This home robot wipes the tables and loads the dishwasher every time

It may not happen Be the fastest barista in the world, but impressive – with a robot.
I recently watched as Memo, a new home robot from a company called Sunday Robotics, made coffee in an open kitchen in an open pool with mountain views, California.
Memo looks like something off the wall, with a glowing white body, two arms, a friendly cartoon face, and a red baseball cap. Instead of using legs like a full humanoid robot, memo moves around on a wheeled platform and changes its height by sliding up and down a central column.
The robot responded to the request for espresso by climbing on the countertop, then two pincerlike hands are used to go through each step required to use the espresso machine. It filled the porta filter with coffee grounds, put them down, put the porta filter in place and put the coffee cup below, press the necessary buttons to start the machine, and finally get a hot drink.

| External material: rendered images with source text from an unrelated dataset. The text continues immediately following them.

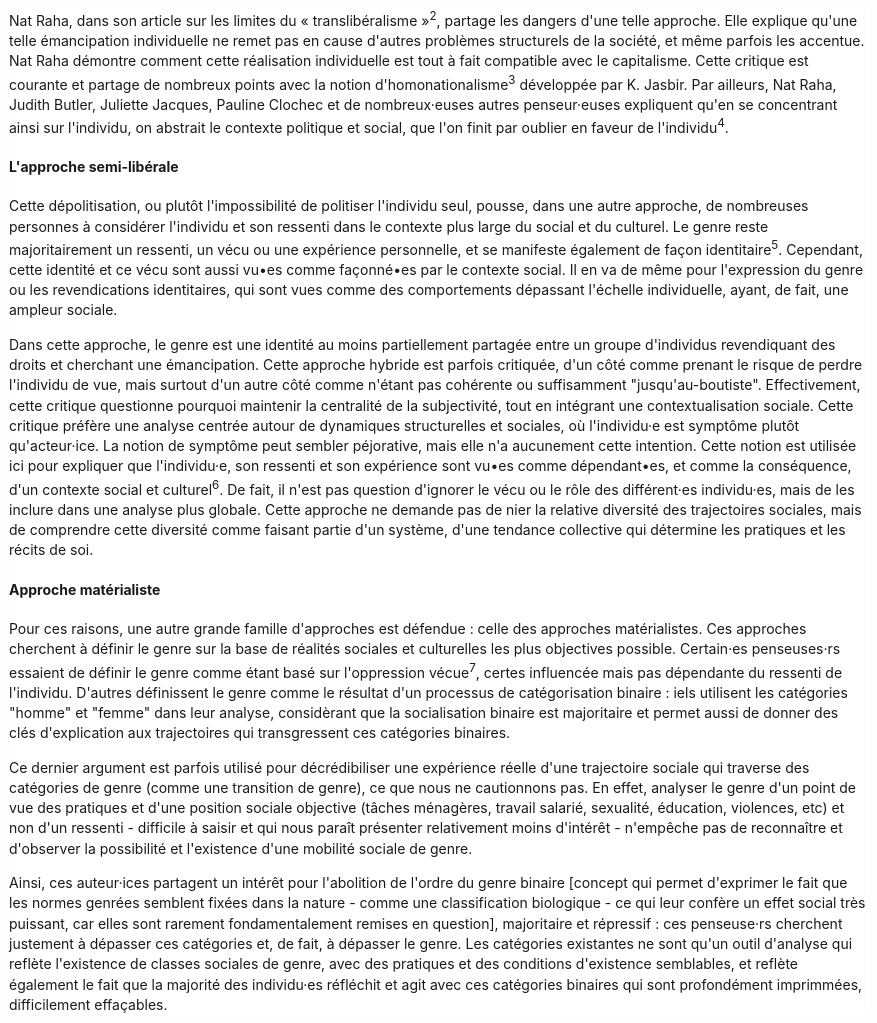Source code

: Nat Raha, dans son article sur les limites du « translibéralisme »<sup>2</sup>, partage les dangers d'une telle approche. Elle explique qu'une telle émancipation individuelle ne remet pas en cause d'autres problèmes structurels de la société, et même parfois les accentue. Nat Raha démontre comment cette réalisation individuelle est tout à fait compatible avec le capitalisme. Cette critique est courante et partage de nombreux points avec la notion d'homonationalisme<sup>3</sup> développée par K. Jasbir. Par ailleurs, Nat Raha, Judith Butler, Juliette Jacques, Pauline Clochec et de nombreux·euses autres penseur·euses expliquent qu'en se concentrant ainsi sur l'individu, on abstrait le contexte politique et social, que l'on finit par oublier en faveur de l'individu<sup>4</sup>.

#### L'approche semi-libérale
Cette dépolitisation, ou plutôt l'impossibilité de politiser l'individu seul, pousse, dans une autre approche, de nombreuses personnes à considérer l'individu et son ressenti dans le contexte plus large du social et du culturel. Le genre reste majoritairement un ressenti, un vécu ou une expérience personnelle, et se manifeste également de façon identitaire<sup>5</sup>. Cependant, cette identité et ce vécu sont aussi vu•es comme façonné•es par le contexte social. Il en va de même pour l'expression du genre ou les revendications identitaires, qui sont vues comme des comportements dépassant l'échelle individuelle, ayant, de fait, une ampleur sociale.

Dans cette approche, le genre est une identité au moins partiellement partagée entre un groupe d'individus revendiquant des droits et cherchant une émancipation. Cette approche hybride est parfois critiquée, d'un côté comme prenant le risque de perdre l'individu de vue, mais surtout d'un autre côté comme n'étant pas cohérente ou suffisamment "jusqu'au-boutiste". Effectivement, cette critique questionne pourquoi maintenir la centralité de la subjectivité, tout en intégrant une contextualisation sociale. Cette critique préfère une analyse centrée autour de dynamiques structurelles et sociales, où l'individu·e est symptôme plutôt qu'acteur·ice. La notion de symptôme peut sembler péjorative, mais elle n'a aucunement cette intention. Cette notion est utilisée ici pour expliquer que l'individu·e, son ressenti et son expérience sont vu•es comme dépendant•es, et comme la conséquence, d'un contexte social et culturel<sup>6</sup>. De fait, il n'est pas question d'ignorer le vécu ou le rôle des différent·es individu·es, mais de les inclure dans une analyse plus globale. Cette approche ne demande pas de nier la relative diversité des trajectoires sociales, mais de comprendre cette diversité comme faisant partie d'un système, d'une tendance collective qui détermine les pratiques et les récits de soi. 

#### Approche matérialiste
Pour ces raisons, une autre grande famille d'approches est défendue : celle des approches matérialistes. Ces approches cherchent à définir le genre sur la base de réalités sociales et culturelles les plus objectives possible. Certain·es penseuses·rs essaient de définir le genre comme étant basé sur l'oppression vécue<sup>7</sup>, certes influencée mais pas dépendante du ressenti de l'individu. D'autres définissent le genre comme le résultat d'un processus de catégorisation binaire : iels utilisent les catégories "homme" et "femme" dans leur analyse, considèrant que la socialisation binaire est majoritaire et permet aussi de donner des clés d'explication aux trajectoires qui transgressent ces catégories binaires. 

Ce dernier argument est parfois utilisé pour décrédibiliser une expérience réelle d'une trajectoire sociale qui traverse des catégories de genre (comme une transition de genre), ce que nous ne cautionnons pas. En effet, analyser le genre d'un point de vue des pratiques et d'une position sociale objective (tâches ménagères, travail salarié, sexualité, éducation, violences, etc) et non d'un ressenti - difficile à saisir et qui nous paraît présenter relativement moins d'intérêt - n'empêche pas de reconnaître et d'observer la possibilité et l'existence d'une mobilité sociale de genre. 

Ainsi, ces auteur·ices partagent un intérêt pour l'abolition de l'ordre du genre binaire [concept qui permet d'exprimer le fait que les normes genrées semblent fixées dans la nature - comme une classification biologique - ce qui leur confère un effet social très puissant, car elles sont rarement fondamentalement remises en question], majoritaire et répressif : ces penseuse·rs cherchent justement à dépasser ces catégories et, de fait, à dépasser le genre. Les catégories existantes ne sont qu'un outil d'analyse qui reflète l'existence de classes sociales de genre, avec des pratiques et des conditions d'existence semblables, et reflète également le fait que la majorité des individu·es réfléchit et agit avec ces catégories binaires qui sont profondément imprimmées, difficilement effaçables.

“We want to build robots that free people from cleaning, to dishes, from all household chores,” Tony Zhao, Cofounder and CEO of Sunday Robotics, told me as the robot delivered coffee to the person who asked for it.
Making a cup of espresso may not seem like much, but the feat is ridiculously difficult for a robot to do in a real, messy kitchen. It requires the ability to find different things, figure out how to hold them reliably, and use those things well. Church not only builds its own hardware but also trains the models that allow its system to learn. “We think the way to make a home robot is a full stack, and integrate directly,” Zhao said. “And that’s a very ambitious thing to do.”